— START Records supplied —

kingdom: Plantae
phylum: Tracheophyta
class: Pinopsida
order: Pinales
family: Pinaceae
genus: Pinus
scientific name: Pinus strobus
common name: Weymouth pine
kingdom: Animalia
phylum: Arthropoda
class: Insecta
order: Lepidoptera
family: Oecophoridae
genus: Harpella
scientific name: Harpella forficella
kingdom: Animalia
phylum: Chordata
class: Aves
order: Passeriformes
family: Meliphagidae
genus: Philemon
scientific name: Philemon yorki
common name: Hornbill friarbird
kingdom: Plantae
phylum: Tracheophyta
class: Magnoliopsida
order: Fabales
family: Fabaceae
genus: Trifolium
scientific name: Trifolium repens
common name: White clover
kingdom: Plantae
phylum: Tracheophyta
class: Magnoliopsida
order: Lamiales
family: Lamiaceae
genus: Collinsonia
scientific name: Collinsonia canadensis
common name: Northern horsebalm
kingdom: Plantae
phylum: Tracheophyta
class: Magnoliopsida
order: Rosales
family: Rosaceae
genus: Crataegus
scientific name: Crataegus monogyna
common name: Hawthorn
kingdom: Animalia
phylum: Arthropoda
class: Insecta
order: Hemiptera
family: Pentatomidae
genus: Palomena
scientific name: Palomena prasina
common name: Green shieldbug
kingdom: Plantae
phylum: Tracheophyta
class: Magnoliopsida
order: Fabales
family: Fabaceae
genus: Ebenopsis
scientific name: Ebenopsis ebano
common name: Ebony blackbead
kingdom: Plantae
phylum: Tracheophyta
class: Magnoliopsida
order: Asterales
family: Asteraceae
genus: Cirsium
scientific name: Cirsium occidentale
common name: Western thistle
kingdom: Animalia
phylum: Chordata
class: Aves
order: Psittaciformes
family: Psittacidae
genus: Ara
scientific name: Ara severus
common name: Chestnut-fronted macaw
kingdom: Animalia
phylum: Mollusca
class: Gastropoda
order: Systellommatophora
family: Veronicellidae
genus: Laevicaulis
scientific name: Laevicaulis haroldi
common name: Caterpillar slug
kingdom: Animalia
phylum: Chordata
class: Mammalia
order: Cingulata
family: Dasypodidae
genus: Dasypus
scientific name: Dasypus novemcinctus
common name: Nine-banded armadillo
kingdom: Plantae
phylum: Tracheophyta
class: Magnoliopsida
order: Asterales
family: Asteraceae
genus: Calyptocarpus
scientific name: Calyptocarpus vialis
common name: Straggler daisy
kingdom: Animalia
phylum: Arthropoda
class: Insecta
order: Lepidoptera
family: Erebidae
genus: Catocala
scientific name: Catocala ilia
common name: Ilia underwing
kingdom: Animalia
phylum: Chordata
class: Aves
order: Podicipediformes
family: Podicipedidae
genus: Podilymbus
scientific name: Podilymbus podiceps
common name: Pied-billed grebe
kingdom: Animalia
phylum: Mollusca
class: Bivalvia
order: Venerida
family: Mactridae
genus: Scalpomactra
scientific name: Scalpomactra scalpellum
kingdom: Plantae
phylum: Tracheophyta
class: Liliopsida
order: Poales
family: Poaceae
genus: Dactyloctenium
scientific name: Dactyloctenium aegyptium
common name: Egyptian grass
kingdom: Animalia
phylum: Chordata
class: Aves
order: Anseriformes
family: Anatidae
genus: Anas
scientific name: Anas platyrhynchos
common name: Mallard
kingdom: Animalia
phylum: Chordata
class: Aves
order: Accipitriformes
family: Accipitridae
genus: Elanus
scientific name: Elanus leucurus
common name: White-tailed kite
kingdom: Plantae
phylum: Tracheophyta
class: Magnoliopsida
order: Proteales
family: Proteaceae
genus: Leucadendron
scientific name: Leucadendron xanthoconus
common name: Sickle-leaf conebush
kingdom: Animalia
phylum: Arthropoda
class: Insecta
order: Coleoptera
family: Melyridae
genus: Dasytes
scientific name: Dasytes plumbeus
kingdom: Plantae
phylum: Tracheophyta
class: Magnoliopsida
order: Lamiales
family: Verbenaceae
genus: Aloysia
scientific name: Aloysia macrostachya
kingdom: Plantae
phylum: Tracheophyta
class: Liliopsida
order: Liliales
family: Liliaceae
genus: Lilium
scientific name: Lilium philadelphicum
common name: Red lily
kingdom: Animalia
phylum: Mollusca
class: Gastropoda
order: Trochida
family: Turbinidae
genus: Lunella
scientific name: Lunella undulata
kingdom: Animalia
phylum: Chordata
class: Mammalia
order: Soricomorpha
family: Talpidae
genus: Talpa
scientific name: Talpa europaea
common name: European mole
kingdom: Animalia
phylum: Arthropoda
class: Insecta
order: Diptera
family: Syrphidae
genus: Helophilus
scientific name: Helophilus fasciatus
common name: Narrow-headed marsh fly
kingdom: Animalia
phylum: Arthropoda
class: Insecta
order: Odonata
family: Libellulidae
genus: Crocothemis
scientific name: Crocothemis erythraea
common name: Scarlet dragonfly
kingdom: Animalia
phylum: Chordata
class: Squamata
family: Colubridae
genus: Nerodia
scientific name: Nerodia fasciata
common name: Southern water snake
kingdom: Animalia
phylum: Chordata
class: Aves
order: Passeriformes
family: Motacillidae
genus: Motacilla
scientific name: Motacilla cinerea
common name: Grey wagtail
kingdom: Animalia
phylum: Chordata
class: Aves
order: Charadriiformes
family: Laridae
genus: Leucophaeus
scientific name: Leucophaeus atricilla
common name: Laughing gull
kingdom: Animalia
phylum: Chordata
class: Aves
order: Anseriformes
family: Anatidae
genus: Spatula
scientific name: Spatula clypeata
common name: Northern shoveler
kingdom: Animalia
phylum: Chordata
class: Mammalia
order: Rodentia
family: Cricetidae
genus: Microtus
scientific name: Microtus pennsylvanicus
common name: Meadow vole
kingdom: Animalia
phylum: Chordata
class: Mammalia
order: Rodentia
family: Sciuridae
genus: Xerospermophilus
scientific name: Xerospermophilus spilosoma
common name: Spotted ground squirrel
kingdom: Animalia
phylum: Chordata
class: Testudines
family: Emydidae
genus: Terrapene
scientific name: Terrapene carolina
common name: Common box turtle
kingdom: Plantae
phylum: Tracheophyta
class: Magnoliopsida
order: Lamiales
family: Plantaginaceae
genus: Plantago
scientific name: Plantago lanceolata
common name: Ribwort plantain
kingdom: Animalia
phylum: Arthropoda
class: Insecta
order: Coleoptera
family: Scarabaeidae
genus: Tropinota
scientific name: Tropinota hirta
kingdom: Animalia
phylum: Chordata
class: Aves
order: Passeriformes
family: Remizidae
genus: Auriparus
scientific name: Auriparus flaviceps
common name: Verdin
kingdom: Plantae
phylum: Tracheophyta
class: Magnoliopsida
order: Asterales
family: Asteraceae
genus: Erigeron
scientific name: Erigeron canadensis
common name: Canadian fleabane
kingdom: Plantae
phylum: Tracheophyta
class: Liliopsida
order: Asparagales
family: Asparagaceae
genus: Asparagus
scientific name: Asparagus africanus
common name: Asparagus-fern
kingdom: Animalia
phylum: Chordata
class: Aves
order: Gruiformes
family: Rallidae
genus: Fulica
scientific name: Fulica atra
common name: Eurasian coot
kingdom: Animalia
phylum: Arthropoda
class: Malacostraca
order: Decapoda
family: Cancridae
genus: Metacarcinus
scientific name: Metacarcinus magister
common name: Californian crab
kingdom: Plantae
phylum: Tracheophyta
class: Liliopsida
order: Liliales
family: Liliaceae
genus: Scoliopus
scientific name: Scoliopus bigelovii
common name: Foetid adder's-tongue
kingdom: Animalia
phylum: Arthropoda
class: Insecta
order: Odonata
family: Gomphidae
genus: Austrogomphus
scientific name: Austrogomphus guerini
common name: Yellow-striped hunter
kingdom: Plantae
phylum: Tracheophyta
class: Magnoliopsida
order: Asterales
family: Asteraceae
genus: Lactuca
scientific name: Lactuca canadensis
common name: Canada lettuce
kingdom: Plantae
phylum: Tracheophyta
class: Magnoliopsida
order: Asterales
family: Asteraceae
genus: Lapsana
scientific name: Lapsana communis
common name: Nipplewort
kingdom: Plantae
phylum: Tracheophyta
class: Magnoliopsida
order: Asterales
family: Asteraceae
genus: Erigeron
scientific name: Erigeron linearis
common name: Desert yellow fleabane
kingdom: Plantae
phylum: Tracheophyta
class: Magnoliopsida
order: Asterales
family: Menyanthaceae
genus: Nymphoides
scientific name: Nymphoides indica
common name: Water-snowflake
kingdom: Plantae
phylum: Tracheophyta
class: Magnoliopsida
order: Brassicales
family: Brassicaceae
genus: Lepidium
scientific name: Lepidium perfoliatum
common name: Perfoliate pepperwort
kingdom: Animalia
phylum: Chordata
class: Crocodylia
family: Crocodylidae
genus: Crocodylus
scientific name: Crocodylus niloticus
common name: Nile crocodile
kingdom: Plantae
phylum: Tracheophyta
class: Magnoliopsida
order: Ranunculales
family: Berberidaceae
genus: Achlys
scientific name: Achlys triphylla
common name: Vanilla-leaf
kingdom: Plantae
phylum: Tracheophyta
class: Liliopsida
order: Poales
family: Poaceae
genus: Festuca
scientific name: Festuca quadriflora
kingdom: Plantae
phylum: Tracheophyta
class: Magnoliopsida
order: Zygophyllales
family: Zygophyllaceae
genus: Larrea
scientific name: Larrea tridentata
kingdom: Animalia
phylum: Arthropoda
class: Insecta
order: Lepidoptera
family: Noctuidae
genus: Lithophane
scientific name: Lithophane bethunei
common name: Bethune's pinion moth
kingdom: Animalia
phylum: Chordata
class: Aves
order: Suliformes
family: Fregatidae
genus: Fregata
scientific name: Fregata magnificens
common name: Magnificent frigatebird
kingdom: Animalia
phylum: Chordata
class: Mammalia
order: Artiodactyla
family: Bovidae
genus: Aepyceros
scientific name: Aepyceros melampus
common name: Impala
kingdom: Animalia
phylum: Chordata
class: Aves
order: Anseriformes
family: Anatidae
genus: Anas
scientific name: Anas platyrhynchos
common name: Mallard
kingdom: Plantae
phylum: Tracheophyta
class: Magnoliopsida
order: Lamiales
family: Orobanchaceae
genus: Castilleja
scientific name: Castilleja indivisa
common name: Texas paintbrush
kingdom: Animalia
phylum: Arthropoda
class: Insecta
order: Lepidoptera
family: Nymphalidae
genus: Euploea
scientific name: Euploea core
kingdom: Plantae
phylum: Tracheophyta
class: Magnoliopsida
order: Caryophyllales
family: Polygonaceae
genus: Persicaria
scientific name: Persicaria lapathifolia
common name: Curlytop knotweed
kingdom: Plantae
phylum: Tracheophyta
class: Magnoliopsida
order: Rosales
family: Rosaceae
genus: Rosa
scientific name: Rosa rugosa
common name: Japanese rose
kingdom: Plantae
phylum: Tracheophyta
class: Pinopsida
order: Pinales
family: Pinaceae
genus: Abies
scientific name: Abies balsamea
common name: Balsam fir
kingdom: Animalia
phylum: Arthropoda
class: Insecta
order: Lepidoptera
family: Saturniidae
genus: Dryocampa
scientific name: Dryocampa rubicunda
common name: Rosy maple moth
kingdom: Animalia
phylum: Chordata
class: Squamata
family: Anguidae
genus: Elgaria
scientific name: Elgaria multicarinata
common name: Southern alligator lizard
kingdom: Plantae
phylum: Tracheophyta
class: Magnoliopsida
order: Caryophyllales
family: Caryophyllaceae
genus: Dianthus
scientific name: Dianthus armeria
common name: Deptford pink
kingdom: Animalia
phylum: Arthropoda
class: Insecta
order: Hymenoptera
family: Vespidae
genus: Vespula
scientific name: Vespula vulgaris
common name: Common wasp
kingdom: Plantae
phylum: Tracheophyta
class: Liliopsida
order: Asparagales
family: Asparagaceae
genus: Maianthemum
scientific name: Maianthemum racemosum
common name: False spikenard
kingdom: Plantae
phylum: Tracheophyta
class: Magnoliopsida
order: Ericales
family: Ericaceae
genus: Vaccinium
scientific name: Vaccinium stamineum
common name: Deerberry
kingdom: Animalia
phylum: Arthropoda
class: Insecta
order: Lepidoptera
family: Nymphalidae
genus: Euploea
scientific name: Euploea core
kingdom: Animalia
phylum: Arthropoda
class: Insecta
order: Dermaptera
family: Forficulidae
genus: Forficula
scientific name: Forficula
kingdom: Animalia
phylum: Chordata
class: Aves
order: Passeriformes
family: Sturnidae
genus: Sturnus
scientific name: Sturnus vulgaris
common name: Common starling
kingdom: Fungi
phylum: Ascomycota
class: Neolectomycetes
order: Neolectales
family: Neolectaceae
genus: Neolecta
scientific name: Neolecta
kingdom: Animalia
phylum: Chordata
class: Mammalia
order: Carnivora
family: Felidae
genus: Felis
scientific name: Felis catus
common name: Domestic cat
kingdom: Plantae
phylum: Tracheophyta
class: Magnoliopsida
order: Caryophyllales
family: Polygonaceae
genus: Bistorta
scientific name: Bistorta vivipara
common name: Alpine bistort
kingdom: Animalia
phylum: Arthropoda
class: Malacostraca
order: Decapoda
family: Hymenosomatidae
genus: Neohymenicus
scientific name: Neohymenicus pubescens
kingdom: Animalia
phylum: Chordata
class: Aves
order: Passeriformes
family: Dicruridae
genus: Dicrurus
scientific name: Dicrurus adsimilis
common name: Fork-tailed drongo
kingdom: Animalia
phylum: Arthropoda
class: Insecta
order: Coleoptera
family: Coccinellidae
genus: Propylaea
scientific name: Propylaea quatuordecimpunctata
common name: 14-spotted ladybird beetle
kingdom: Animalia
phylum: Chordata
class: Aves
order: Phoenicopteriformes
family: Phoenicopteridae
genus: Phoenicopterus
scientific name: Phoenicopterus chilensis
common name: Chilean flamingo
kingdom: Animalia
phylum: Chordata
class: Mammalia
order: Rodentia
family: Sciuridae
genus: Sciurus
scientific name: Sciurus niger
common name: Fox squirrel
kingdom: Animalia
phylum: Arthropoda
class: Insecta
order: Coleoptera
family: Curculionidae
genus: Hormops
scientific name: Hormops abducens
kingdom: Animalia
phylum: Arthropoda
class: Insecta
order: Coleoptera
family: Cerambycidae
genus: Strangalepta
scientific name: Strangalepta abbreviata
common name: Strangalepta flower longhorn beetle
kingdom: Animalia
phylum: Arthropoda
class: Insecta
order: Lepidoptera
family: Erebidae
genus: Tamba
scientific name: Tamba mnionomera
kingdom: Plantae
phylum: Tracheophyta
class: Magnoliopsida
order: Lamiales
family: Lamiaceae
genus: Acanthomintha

— END Records supplied —

Reproduce the data from its first line up to and including the line with "common name: White clover", keeping every line unchanged.

#### Solution for this exercise
kingdom: Plantae
phylum: Tracheophyta
class: Pinopsida
order: Pinales
family: Pinaceae
genus: Pinus
scientific name: Pinus strobus
common name: Weymouth pine
kingdom: Animalia
phylum: Arthropoda
class: Insecta
order: Lepidoptera
family: Oecophoridae
genus: Harpella
scientific name: Harpella forficella
kingdom: Animalia
phylum: Chordata
class: Aves
order: Passeriformes
family: Meliphagidae
genus: Philemon
scientific name: Philemon yorki
common name: Hornbill friarbird
kingdom: Plantae
phylum: Tracheophyta
class: Magnoliopsida
order: Fabales
family: Fabaceae
genus: Trifolium
scientific name: Trifolium repens
common name: White clover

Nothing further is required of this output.